* REQUIRED WORK *
- 1) Copy word for word the passage of the Collapse preview from "By Thomas Riggins" to "our own society.".
- 2) Rewrite the paragraph of the Collapse preview that begins "The Maya did the same thing" in a shorter form, keeping its main facts.

* SOURCE TEXT *
□ □ □ □ □

Sunday, July 6, 2008

A Preview of Jared Diamond's "Collapse"
By Thomas Riggins

Jared Diamond, the Pulitzer Prize winning author of Guns, Germs and Steel, is coming out with a new book called Collapse: How Societies Choose to Fail or Succeed. PA will provide, hopefully, a full review when we receive it. Now we have a preview based on Diamond’s huge op-ed summary ("The Ends of the World as We Know Them") – taking up almost the whole page – published in The New York Times on 1-1-05.

Why do some societies thrive and last for thousands of years (Japan) while others die off (the Maya)? This is the question that Diamond sets out to answer. We shall see what he has to say and, most importantly, how relevant it is to our own society.

Reviewing civilizational collapses throughout history (he mentions Easter Island, the Maya, the Polynesian culture on Pitcairn and Henderson Islands, the Anasazi in the American Southwest, the Greenland Norse, Ancient Middle Eastern societies, the Khmer of Angkor Wat, and the Moche of Peru among others), Diamond comes up with five dialectically related factors responsible for the demise of these cultures.

It is important to stress that he is dealing with cultures that died out on their own and not with those that fell victim primarily to conquest or destruction by their neighbors. I say primarily because conquest or destruction could be a secondary factor ending a once prosperous society that became weakened by inherent degenerating factors within the doomed culture itself.

What are these five factors? They are 1) not protecting and taking care of the environment; 2) change in the climate; 3) enemies; 4) problems with your trade partners; and 5) how the culture deals with the irst four factors.

In some cases all five factors will be at work, in others a lesser combination two or three or even one. The Easter Island culture fell primarily due to bad environmental practices, for example. We all know about the giant statues of heads on Easter Island. There was a powerful agricultural society that produced them based on fertile soil protected by thousands of trees covering the island. Over the centuries the islanders cut down all the trees and denuded the island. The fertile soil was lost and the society collapsed.

This was not rational behavior from our point of view – but neither is ignoring the Kyoto Treaty and allowing the ozone layer to deteriorate, or allowing air pollution to increase. We understand that capitalism strives to maximize profits and grow and increase its capacity and markets and will do this because its the nature of the system – it can’t help but destroy our environment because it is motivated solely by the profit motive. What factors were at work on Easter Island? Surely the people recognized that destroying all the trees, leaving only a rocky landscape was fatal to their society yet they did it anyway!

The Maya did the same thing. They denuded their forests in the Yucatan Peninsula of Mexico and other areas of Central America. The environmental destruction resulted in droughts, soil erosion and the collapse of their civilization. The Maya rulers insulated themselves from the masses whom they exploited. Diamond says the rulers "were able to insulate themselves from the problems afflicting the rest of society." By so doing," the elite merely bought themselves the privilege of being among the last to starve."

There is a lesson here for us as well. The elites of today in their gated communities, their private schools, their private protection agencies are isolated from the rest of society and increasingly uninterested in the public funding of schools, hospitals and police and fire departments.

□ □ □ □ □

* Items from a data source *
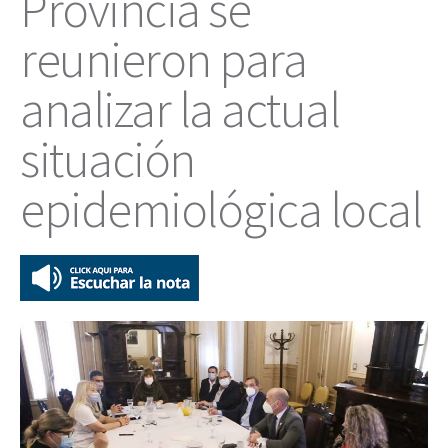
Provincia se
reunieron para
analizar la actual
situación
epidemiológica local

□ □ □ □ □

* YOUR WRITTEN ANSWERS *
- 1)
By Thomas Riggins

Jared Diamond, the Pulitzer Prize winning author of Guns, Germs and Steel, is coming out with a new book called Collapse: How Societies Choose to Fail or Succeed. PA will provide, hopefully, a full review when we receive it. Now we have a preview based on Diamond’s huge op-ed summary ("The Ends of the World as We Know Them") – taking up almost the whole page – published in The New York Times on 1-1-05.

Why do some societies thrive and last for thousands of years (Japan) while others die off (the Maya)? This is the question that Diamond sets out to answer. We shall see what he has to say and, most importantly, how relevant it is to our own society.

- 2) The Maya also cleared their forests in Mexico's Yucatan Peninsula and other parts of Central America. This caused droughts, soil erosion and the collapse of their civilization. Their rulers exploited the masses and shielded themselves from society's problems. Diamond says this only bought the elite the privilege of being among the last to starve.